-- Your assignment --
Go to the line containing "권한으로 실행해야 합니다." in the records below. Repeat it and the lines after it exactly, all the way to the end.
===
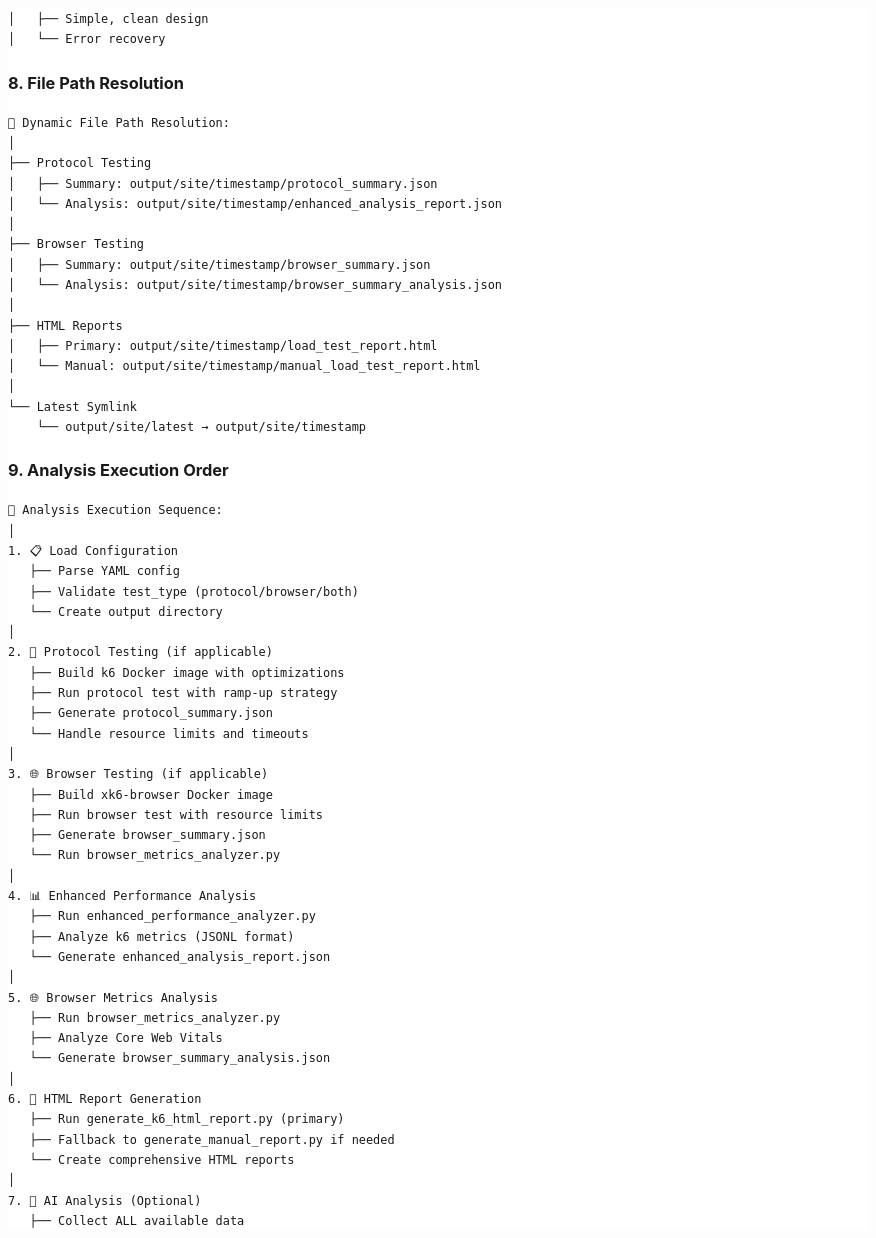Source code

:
 ```
│   ├── Simple, clean design
│   └── Error recovery
```

### **8. File Path Resolution**

```
📁 Dynamic File Path Resolution:
│
├── Protocol Testing
│   ├── Summary: output/site/timestamp/protocol_summary.json
│   └── Analysis: output/site/timestamp/enhanced_analysis_report.json
│
├── Browser Testing
│   ├── Summary: output/site/timestamp/browser_summary.json
│   └── Analysis: output/site/timestamp/browser_summary_analysis.json
│
├── HTML Reports
│   ├── Primary: output/site/timestamp/load_test_report.html
│   └── Manual: output/site/timestamp/manual_load_test_report.html
│
└── Latest Symlink
    └── output/site/latest → output/site/timestamp
```

### **9. Analysis Execution Order**

```
🔄 Analysis Execution Sequence:
│
1. 📋 Load Configuration
   ├── Parse YAML config
   ├── Validate test_type (protocol/browser/both)
   └── Create output directory
│
2. 🔌 Protocol Testing (if applicable)
   ├── Build k6 Docker image with optimizations
   ├── Run protocol test with ramp-up strategy
   ├── Generate protocol_summary.json
   └── Handle resource limits and timeouts
│
3. 🌐 Browser Testing (if applicable)
   ├── Build xk6-browser Docker image
   ├── Run browser test with resource limits
   ├── Generate browser_summary.json
   └── Run browser_metrics_analyzer.py
│
4. 📊 Enhanced Performance Analysis
   ├── Run enhanced_performance_analyzer.py
   ├── Analyze k6 metrics (JSONL format)
   └── Generate enhanced_analysis_report.json
│
5. 🌐 Browser Metrics Analysis
   ├── Run browser_metrics_analyzer.py
   ├── Analyze Core Web Vitals
   └── Generate browser_summary_analysis.json
│
6. 📄 HTML Report Generation
   ├── Run generate_k6_html_report.py (primary)
   ├── Fallback to generate_manual_report.py if needed
   └── Create comprehensive HTML reports
│
7. 🤖 AI Analysis (Optional)
   ├── Collect ALL available data
```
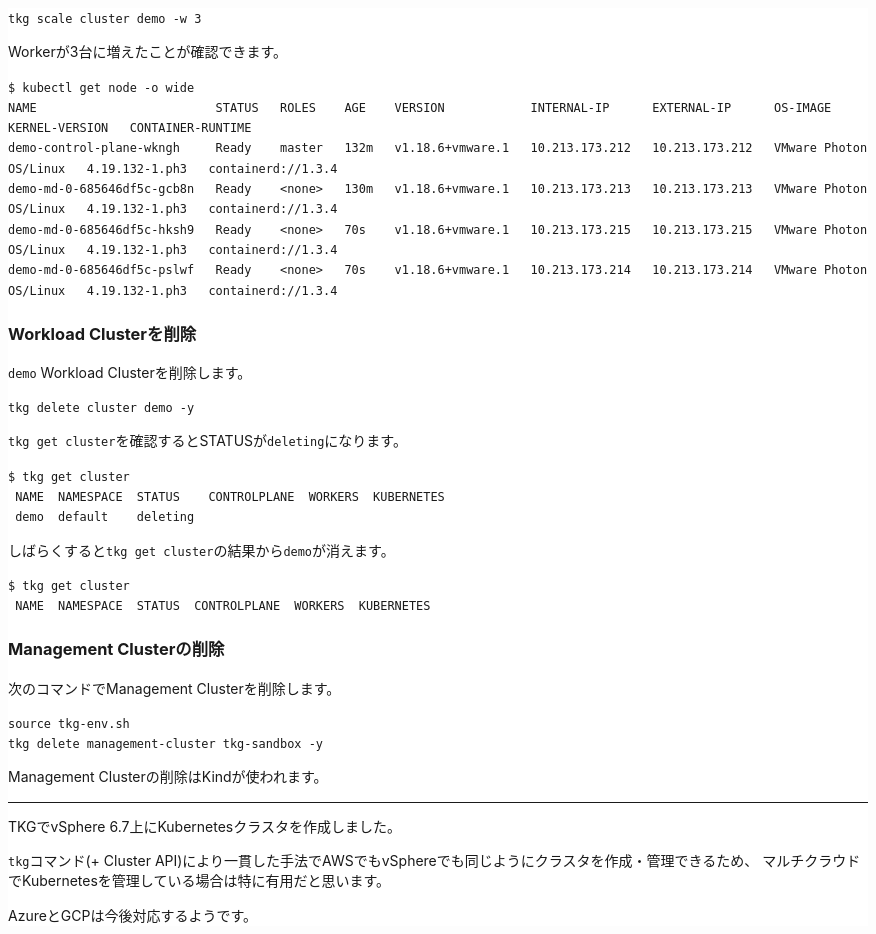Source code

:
 ```
tkg scale cluster demo -w 3
```

Workerが3台に増えたことが確認できます。

```
$ kubectl get node -o wide
NAME                         STATUS   ROLES    AGE    VERSION            INTERNAL-IP      EXTERNAL-IP      OS-IMAGE                 KERNEL-VERSION   CONTAINER-RUNTIME
demo-control-plane-wkngh     Ready    master   132m   v1.18.6+vmware.1   10.213.173.212   10.213.173.212   VMware Photon OS/Linux   4.19.132-1.ph3   containerd://1.3.4
demo-md-0-685646df5c-gcb8n   Ready    <none>   130m   v1.18.6+vmware.1   10.213.173.213   10.213.173.213   VMware Photon OS/Linux   4.19.132-1.ph3   containerd://1.3.4
demo-md-0-685646df5c-hksh9   Ready    <none>   70s    v1.18.6+vmware.1   10.213.173.215   10.213.173.215   VMware Photon OS/Linux   4.19.132-1.ph3   containerd://1.3.4
demo-md-0-685646df5c-pslwf   Ready    <none>   70s    v1.18.6+vmware.1   10.213.173.214   10.213.173.214   VMware Photon OS/Linux   4.19.132-1.ph3   containerd://1.3.4
```

### Workload Clusterを削除

`demo` Workload Clusterを削除します。

```
tkg delete cluster demo -y
```

`tkg get cluster`を確認するとSTATUSが`deleting`になります。

```
$ tkg get cluster
 NAME  NAMESPACE  STATUS    CONTROLPLANE  WORKERS  KUBERNETES 
 demo  default    deleting 
```

しばらくすると`tkg get cluster`の結果から`demo`が消えます。

```
$ tkg get cluster 
 NAME  NAMESPACE  STATUS  CONTROLPLANE  WORKERS  KUBERNETES 
```

### Management Clusterの削除

次のコマンドでManagement Clusterを削除します。

```
source tkg-env.sh
tkg delete management-cluster tkg-sandbox -y
```

Management Clusterの削除はKindが使われます。

---

TKGでvSphere 6.7上にKubernetesクラスタを作成しました。

`tkg`コマンド(+ Cluster API)により一貫した手法でAWSでもvSphereでも同じようにクラスタを作成・管理できるため、
マルチクラウドでKubernetesを管理している場合は特に有用だと思います。

AzureとGCPは今後対応するようです。
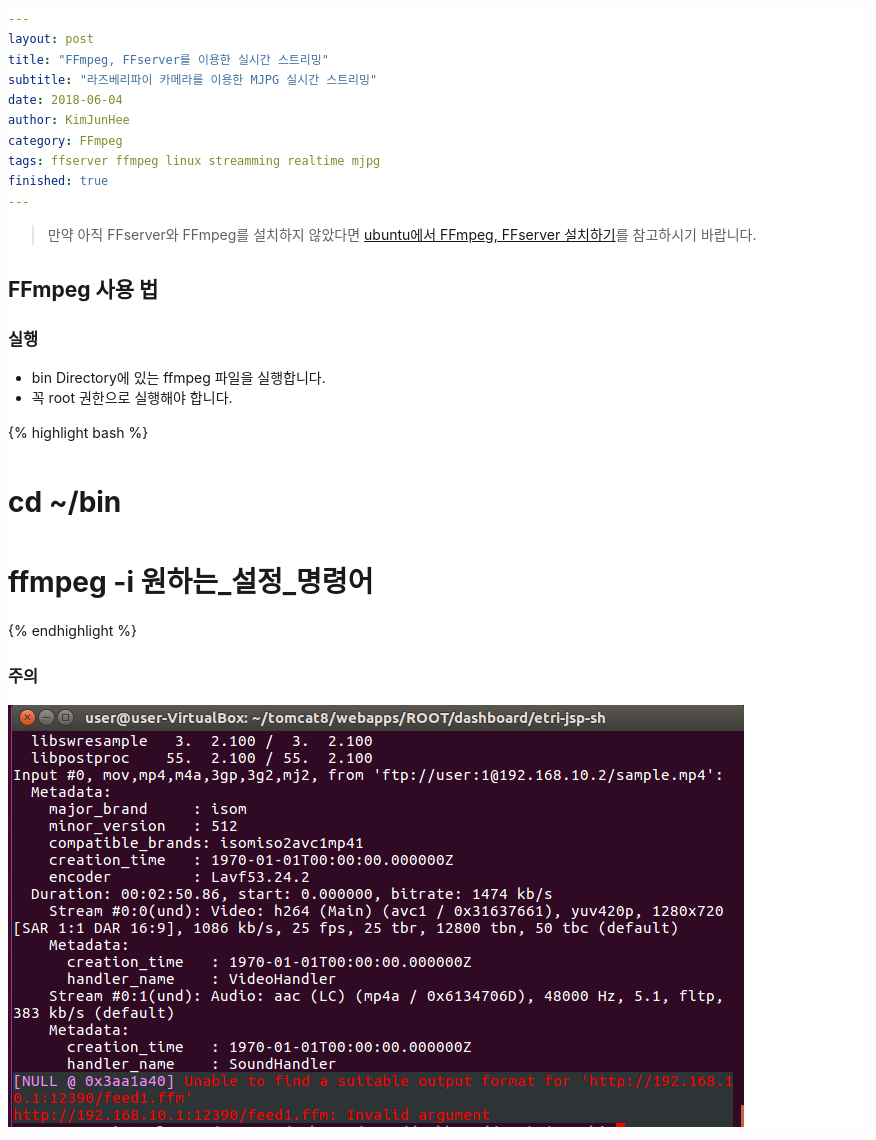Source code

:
 ```yaml
---
layout: post
title: "FFmpeg, FFserver를 이용한 실시간 스트리밍"
subtitle: "라즈베리파이 카메라를 이용한 MJPG 실시간 스트리밍"
date: 2018-06-04
author: KimJunHee
category: FFmpeg
tags: ffserver ffmpeg linux streamming realtime mjpg
finished: true
---
```


> 만약 아직 FFserver와 FFmpeg를 설치하지 않았다면 [ubuntu에서 FFmpeg, FFserver 설치하기](https://wnsgml972.github.io/ffmpeg/ffmpeg_ffserver_config.html)를 참고하시기 바랍니다.

## FFmpeg 사용 법

### 실행

* bin Directory에 있는 ffmpeg 파일을 실행합니다.
* 꼭 root 권한으로 실행해야 합니다.

{% highlight bash %}
# cd ~/bin
# ffmpeg -i 원하는_설정_명령어
{% endhighlight %}

### 주의

![FFMPEG](/img/ffmpeg/1/ffserver0.png)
===
-- Finished task --
* 꼭 root 권한으로 실행해야 합니다.

{% highlight bash %}
# cd ~/bin
# ffmpeg -i 원하는_설정_명령어
{% endhighlight %}

### 주의

![FFMPEG](/img/ffmpeg/1/ffserver0.png)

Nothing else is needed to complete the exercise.